I also didn't say that. You added a bit. I disagree with the addition.

I'm really confused here... you said "Many people made such claims long before he did." and I asked for an example. I didn't ask what movements he's a representative of and I don't know whether anyone who attended DEFCON heard about it. All I wonder is if their is one clear example of someone who made such claims long before he did?

What did I attribute that you didn't say? I assume you refer to "to say that we shouldn't act because we are almost entirely powerless in representative government" and I can see what you mean but what point was you making when stating that we're almost entirely powerless in representative government if not argue against taking action?

That's just it, though, the movement is the example. If you can't get there abstractly, John Gilmore comes to mind.

I also very clearly said nothing about action. You added that and I happen to disagree that we shouldn't act. Powerless in government is an orthogonal concept and you conflated them and disagreed with something I didn't say.

Ah I see, I suppose we interpret what I asked for differently. I had hoped for en example of some specific statement (perhaps from John Gilmore) that can be dated to more than 10 years ago, thus proving that "Many people made such claims long before he did."
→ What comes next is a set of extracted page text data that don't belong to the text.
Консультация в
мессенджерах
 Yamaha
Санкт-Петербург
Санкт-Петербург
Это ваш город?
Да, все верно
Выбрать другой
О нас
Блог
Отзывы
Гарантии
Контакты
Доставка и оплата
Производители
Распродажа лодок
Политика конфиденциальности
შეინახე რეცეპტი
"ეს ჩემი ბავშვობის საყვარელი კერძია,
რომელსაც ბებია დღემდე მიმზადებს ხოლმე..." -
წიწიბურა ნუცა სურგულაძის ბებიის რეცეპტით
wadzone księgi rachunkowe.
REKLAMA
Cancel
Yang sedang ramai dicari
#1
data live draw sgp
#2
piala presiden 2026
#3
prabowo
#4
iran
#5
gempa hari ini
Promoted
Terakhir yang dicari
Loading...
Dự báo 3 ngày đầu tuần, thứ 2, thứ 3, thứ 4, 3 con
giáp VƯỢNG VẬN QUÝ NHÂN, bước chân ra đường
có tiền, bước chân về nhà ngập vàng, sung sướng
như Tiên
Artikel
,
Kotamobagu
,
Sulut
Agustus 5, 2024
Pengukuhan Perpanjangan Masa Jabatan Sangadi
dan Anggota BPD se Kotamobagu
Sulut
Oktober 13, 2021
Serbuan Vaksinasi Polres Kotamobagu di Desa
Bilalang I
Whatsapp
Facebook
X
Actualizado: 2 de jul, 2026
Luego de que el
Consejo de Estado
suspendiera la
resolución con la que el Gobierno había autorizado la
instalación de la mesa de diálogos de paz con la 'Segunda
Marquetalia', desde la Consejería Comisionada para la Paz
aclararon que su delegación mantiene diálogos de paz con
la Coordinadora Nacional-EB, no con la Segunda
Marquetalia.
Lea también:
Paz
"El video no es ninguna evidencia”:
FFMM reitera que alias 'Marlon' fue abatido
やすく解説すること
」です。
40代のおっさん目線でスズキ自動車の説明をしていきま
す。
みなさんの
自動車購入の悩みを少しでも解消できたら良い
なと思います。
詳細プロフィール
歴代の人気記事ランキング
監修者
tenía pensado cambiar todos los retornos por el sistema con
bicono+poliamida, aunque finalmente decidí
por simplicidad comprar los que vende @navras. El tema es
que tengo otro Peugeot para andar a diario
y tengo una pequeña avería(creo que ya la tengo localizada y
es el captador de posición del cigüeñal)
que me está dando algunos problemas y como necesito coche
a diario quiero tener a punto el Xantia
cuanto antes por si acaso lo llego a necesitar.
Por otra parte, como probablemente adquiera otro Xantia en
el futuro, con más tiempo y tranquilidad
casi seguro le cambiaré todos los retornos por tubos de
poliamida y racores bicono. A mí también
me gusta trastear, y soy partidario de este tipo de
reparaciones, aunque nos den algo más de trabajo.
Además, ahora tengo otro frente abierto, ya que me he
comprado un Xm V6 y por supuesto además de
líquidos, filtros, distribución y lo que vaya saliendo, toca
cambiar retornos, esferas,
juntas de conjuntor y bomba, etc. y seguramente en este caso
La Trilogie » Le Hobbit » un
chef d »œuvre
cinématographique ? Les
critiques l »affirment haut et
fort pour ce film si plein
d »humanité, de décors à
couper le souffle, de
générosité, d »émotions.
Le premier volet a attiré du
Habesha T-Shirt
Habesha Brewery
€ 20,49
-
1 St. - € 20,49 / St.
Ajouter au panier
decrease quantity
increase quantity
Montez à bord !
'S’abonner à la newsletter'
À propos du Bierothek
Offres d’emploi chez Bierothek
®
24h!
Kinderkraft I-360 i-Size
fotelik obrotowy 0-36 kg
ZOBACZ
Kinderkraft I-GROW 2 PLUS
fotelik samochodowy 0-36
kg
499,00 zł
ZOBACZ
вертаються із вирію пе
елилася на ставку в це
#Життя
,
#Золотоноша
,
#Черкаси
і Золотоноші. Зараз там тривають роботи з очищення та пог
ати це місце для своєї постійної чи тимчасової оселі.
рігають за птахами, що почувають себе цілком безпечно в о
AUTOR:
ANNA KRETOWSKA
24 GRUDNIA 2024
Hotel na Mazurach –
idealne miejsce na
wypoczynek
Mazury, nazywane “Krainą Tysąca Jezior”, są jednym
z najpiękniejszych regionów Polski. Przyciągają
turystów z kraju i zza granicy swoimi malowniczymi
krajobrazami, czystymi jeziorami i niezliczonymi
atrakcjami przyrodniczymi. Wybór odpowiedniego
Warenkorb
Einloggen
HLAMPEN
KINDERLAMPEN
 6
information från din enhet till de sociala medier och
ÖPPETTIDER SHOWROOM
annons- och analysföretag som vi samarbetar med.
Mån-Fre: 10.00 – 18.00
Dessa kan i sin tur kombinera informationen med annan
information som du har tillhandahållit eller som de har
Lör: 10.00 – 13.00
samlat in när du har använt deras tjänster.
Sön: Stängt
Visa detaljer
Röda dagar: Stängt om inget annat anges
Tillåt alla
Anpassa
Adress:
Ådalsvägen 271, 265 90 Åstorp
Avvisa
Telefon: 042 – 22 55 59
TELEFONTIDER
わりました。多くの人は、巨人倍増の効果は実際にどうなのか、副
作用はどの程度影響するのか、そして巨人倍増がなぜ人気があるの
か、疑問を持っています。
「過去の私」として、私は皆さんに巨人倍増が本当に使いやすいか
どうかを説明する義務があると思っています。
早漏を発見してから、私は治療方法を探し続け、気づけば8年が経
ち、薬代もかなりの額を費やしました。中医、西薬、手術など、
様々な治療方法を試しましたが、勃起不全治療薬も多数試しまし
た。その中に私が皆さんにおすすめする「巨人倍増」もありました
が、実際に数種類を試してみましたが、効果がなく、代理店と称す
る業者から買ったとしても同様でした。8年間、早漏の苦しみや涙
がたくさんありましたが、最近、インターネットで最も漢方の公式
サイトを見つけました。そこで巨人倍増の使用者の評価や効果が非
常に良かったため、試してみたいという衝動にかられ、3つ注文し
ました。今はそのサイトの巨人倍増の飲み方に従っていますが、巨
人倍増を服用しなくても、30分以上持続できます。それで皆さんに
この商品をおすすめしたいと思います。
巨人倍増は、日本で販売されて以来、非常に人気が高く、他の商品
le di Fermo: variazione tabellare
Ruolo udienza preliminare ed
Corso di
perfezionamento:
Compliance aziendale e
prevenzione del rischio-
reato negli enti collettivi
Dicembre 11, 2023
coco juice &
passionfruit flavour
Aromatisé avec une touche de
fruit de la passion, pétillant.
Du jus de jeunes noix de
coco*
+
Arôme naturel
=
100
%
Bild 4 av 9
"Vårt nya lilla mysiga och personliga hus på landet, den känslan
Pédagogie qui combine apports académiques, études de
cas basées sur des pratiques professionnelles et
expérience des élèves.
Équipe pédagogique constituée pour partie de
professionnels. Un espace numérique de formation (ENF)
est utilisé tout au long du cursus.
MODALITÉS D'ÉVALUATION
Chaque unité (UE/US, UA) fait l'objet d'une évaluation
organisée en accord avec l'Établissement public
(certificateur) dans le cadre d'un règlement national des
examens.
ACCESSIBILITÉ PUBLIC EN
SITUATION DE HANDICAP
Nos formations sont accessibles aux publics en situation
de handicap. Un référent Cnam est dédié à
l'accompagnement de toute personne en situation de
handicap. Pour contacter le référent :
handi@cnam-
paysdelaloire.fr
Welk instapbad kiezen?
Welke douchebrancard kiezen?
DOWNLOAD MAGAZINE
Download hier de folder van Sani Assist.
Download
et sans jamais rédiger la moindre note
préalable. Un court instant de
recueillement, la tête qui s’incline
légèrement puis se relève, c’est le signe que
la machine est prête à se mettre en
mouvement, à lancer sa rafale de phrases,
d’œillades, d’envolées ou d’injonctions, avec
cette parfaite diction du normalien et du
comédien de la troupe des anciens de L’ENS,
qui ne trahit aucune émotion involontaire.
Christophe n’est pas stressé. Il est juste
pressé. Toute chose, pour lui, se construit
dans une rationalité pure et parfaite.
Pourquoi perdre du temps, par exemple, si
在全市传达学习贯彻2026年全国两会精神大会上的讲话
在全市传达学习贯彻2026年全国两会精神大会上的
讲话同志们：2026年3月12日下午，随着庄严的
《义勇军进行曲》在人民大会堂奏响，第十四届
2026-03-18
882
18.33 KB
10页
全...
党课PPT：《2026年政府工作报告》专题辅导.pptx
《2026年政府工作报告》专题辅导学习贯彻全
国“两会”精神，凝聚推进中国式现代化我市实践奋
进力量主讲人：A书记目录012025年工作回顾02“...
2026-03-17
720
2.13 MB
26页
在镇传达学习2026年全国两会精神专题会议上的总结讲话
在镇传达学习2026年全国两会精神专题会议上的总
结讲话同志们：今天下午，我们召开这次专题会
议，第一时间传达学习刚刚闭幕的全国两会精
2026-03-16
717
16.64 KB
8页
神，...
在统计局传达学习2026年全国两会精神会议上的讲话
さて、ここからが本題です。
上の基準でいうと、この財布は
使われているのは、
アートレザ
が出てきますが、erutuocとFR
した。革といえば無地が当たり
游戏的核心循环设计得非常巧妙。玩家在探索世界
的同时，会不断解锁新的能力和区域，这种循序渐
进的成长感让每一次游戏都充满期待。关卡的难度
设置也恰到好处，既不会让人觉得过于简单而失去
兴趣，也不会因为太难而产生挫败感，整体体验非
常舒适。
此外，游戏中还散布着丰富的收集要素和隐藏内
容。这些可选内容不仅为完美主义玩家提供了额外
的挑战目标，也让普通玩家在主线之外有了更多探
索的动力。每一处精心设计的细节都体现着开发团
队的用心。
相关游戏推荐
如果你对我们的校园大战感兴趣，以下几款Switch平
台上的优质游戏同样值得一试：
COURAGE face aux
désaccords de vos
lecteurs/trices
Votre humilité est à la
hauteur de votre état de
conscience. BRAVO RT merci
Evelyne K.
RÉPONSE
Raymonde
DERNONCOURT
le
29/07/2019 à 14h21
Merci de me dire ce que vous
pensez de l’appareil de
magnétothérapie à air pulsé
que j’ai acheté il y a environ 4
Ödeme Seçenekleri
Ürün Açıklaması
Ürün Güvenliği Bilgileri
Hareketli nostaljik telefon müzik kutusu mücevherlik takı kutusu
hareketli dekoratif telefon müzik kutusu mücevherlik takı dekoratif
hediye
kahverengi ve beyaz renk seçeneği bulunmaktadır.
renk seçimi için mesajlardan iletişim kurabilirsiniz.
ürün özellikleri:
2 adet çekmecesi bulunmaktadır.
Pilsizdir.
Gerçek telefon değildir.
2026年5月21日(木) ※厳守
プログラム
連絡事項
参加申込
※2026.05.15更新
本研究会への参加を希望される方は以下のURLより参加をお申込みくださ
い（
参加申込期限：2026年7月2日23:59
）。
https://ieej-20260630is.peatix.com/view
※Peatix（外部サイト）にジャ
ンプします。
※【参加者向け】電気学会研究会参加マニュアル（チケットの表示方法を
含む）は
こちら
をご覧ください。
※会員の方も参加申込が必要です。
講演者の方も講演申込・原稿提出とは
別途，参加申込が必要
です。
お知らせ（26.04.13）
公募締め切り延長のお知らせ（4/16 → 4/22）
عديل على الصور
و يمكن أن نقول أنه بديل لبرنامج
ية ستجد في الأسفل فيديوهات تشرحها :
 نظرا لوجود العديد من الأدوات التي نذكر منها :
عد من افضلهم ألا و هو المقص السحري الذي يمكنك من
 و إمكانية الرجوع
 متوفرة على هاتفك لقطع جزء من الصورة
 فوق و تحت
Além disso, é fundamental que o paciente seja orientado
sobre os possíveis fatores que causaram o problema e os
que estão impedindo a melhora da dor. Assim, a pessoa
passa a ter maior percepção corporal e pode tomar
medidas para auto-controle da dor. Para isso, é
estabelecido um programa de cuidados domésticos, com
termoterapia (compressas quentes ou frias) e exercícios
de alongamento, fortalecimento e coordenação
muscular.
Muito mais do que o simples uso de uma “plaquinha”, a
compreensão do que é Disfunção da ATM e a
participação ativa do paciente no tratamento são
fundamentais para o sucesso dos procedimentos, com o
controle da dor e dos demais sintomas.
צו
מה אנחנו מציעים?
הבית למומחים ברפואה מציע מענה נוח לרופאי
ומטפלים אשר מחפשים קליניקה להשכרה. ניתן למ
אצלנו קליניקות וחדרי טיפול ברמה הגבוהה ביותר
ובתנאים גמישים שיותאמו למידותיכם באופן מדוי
It's not even that I doubt you, just that nagging feeling in the back of my head that say "He haven't given an example of a person making such a claim dated earlier than 10 years ago." I have to apologize because I feel that this has more to do with some mild form of OCD on my part.

Yes, you clearly said nothing about action (I don't see why you're adding "also" because that was exactly what I was addressing in my last comment?). I'm not sure what you mean by "Powerless in government is an orthogonal concept" and thus I wouldn't know how I conflated them (not even sure what "them" refers to, action and governemnt, powerless and government?)? I do agree that I made a strawman and for that I apologize, to clear this up could you answer the question in my last comment: "what point were you making when stating that we're almost entirely powerless in representative government if not to argue against taking action?"